At about the same time, Arthur Allen, president of ASG Software Solutions, sent a similar letter to his 1,300 employees, saying that the increasing burden of taxes and regulations could force him to sell his business, and that such a sale would almost certainly result in the loss of hundreds of jobs. Allen said that he had been fighting off takeover attempts for years, but that he didn’t know if he could continue to do so in the face of the current administration’s policies.
Some businesses are not waiting. For example, the restaurant chains Olive Garden and Red Lobster announced last week that they were going to move many of their workers from full‐time to part‐time because they cannot afford to provide the health insurance mandated under Obamacare.
Elsewhere, nonfinancial businesses are reportedly sitting on more than $1.7 trillion in liquid assets that they are not investing. There is a reason why so many businesses are, in effect, choosing to shrug rather than to put their resources to work building new plants and hiring new workers.
President Obama seems to believe that it is possible to love workers but hate employers. Both rhetorically and in terms of policy, he seems to believe that he can punish the 1 percent without harming the 99 percent. In reality, however, employers and workers, the 1 percent and the 99 percent, are inextricably tied together. The success of one brings opportunity and success to the other.
The president assumes that if someone is wealthy, his or her money just sits there, doing nothing. Much better, therefore, if the government takes that money and puts it to use. In reality, of course, individuals either spend that money or save and invest it. If they spend it, it helps provide jobs for the people who make and sell whatever it is they buy. If the money is instead saved and invested, it provides the capital that is needed to start businesses and hire workers.
If reelected, President Obama seems determined to push for higher taxes on the wealthy, businesses, and investors. The president has called for raising capital‐gains taxes, which will discourage business investment and expansion, and, of course, a huge hike in federal income taxes for those earning more than $250,000 per year. Such a tax hike will not just hit many families that are far from “rich,” but will fall especially hard on small businesses and Subchapter S corporations, which often file taxes as individuals. And we should not forget that U.S. corporations already pay the highest business tax rates in the world.
At the same time, businesses also fear the repercussions from our $16 trillion debt. In fact, if one includes the unfunded liabilities of Social Security and Medicare, this country’s real total indebtedness could exceed $130 trillion (in current present value). Measured as a percentage of GDP, our total debt exceeds the total debt of Greece or Spain. Any business owner looking down the road can only anticipate that he will soon face higher taxes, rising inflation, or further economic stagnation.
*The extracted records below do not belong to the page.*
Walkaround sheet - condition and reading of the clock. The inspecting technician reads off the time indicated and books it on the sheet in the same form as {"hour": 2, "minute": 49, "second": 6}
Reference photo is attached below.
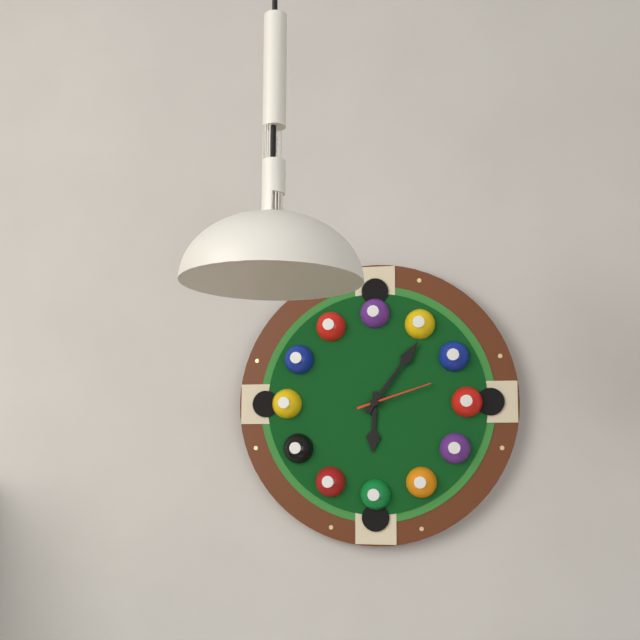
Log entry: {"hour": 6, "minute": 6, "second": 12}
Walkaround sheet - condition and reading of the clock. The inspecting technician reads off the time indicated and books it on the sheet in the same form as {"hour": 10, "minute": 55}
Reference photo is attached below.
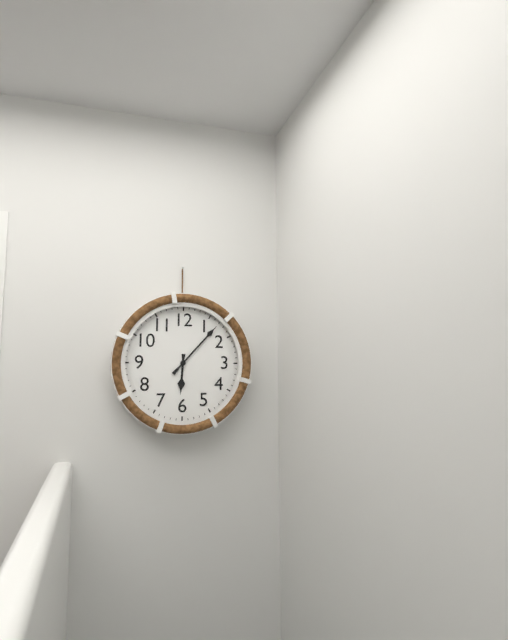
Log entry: {"hour": 6, "minute": 7}
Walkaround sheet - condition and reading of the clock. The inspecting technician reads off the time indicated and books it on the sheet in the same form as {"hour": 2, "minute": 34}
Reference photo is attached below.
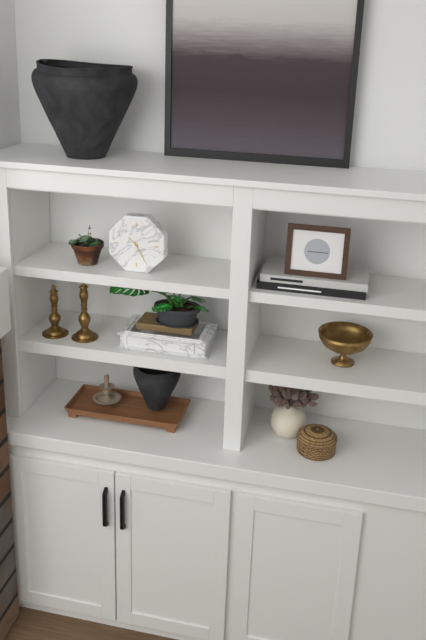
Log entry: {"hour": 10, "minute": 25}
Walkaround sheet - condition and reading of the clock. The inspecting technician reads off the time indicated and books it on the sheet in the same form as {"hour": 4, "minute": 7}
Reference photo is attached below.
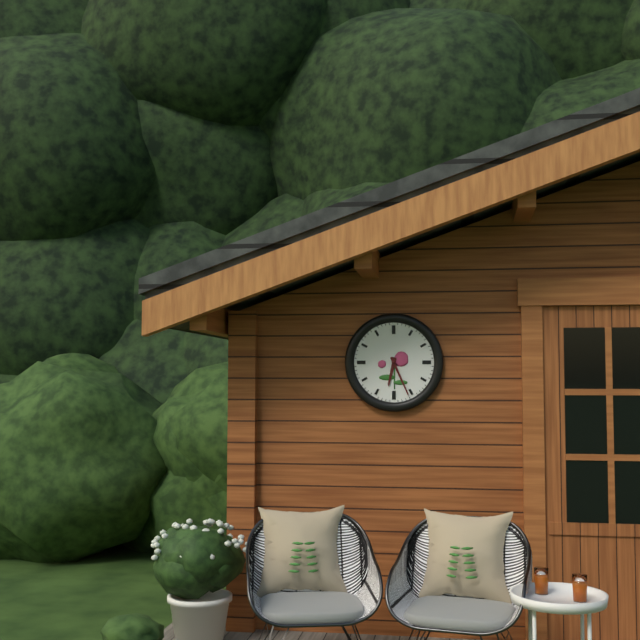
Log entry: {"hour": 6, "minute": 26}
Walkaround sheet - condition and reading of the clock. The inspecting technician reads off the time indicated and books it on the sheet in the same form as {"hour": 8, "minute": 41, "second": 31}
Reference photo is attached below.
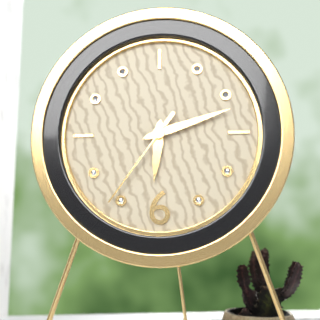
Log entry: {"hour": 6, "minute": 12, "second": 36}
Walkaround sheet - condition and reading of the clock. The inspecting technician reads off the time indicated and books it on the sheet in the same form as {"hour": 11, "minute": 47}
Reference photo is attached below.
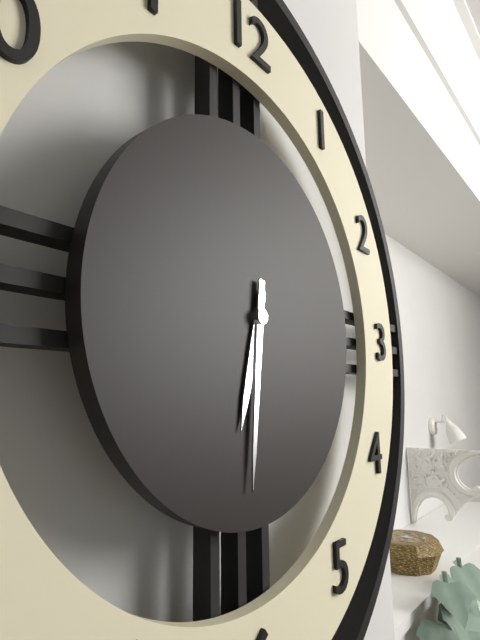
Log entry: {"hour": 6, "minute": 31}
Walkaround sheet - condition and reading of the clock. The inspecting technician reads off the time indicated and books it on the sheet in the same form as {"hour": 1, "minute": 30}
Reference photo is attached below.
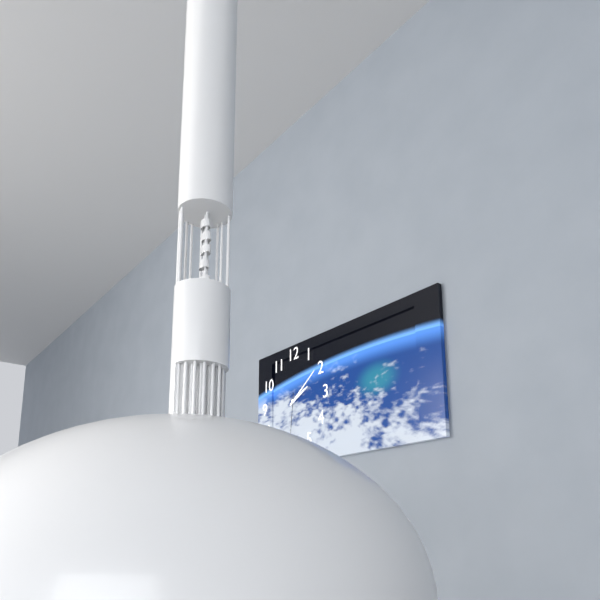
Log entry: {"hour": 2, "minute": 9}
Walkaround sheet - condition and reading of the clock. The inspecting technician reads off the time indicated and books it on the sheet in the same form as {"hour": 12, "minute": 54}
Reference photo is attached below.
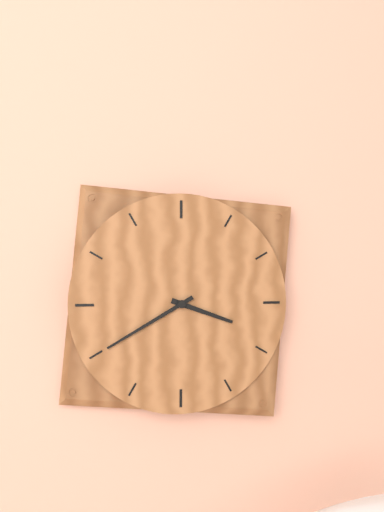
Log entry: {"hour": 3, "minute": 40}
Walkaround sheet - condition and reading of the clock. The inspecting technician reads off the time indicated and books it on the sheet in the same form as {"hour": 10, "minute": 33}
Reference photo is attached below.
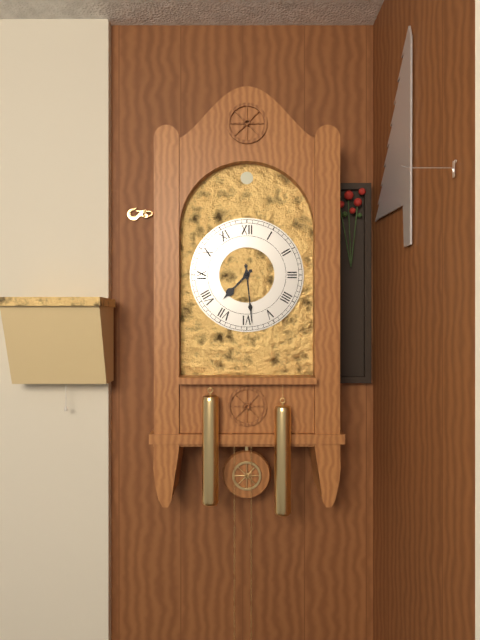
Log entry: {"hour": 7, "minute": 29}
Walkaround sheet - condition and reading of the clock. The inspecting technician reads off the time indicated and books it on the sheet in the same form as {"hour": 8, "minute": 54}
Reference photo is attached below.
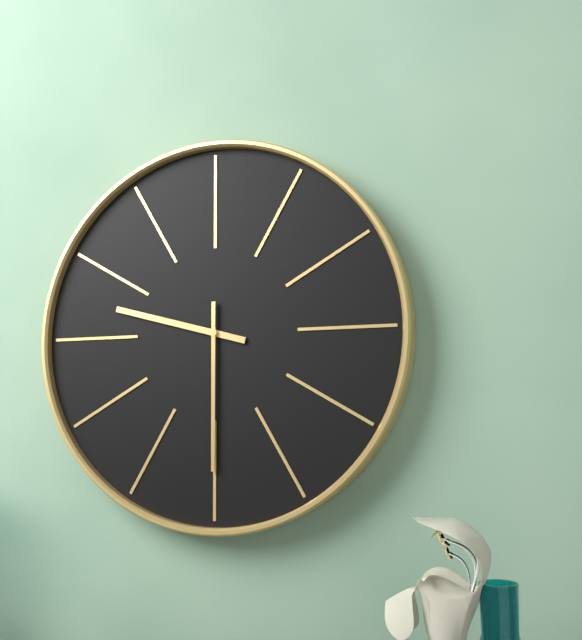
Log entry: {"hour": 9, "minute": 30}
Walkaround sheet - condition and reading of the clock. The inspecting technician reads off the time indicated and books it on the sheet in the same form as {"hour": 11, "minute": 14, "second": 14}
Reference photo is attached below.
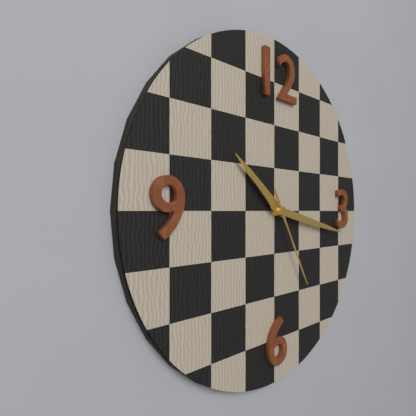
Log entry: {"hour": 10, "minute": 17, "second": 25}
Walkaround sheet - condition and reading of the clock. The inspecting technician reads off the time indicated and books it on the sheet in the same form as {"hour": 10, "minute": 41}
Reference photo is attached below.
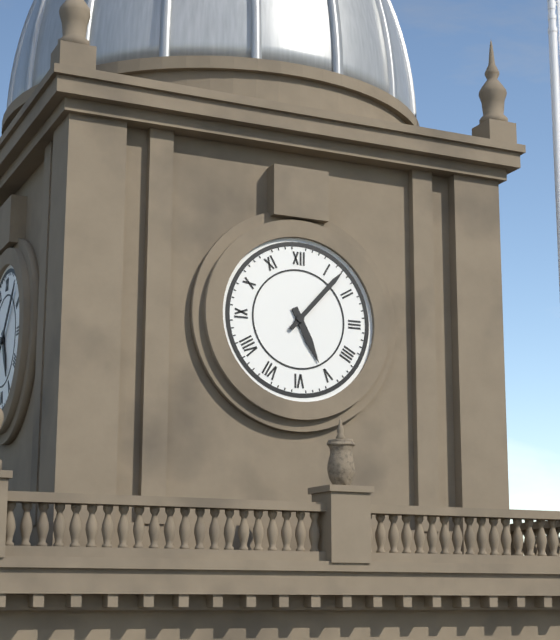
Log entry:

This certainly doesn’t look like an opportune time to invest in or expand a business.
And new regulations are about to hit as well. Both Obamacare and Dodd‐Frank are winding their way toward full implementation. And the specter of “cap and trade” remains lurking over the horizon of a second Obama term.
Unemployment may finally have slipped slightly below 8 percent, but we are far from a healthy and prosperous economy. The real unemployment rate, including those discouraged from seeking work and those who can only find part‐time work, is 14.7 percent. In fact, if the labor‐force participation rate were at the same level it was four years ago, the unemployment rate would be 10.7 percent. Economic growth crawls along at an anemic 1.7 percent. Real household incomes are down $4,500 since January 2009.
That is pretty much the inevitable outcome of a policy that treats business success as the enemy.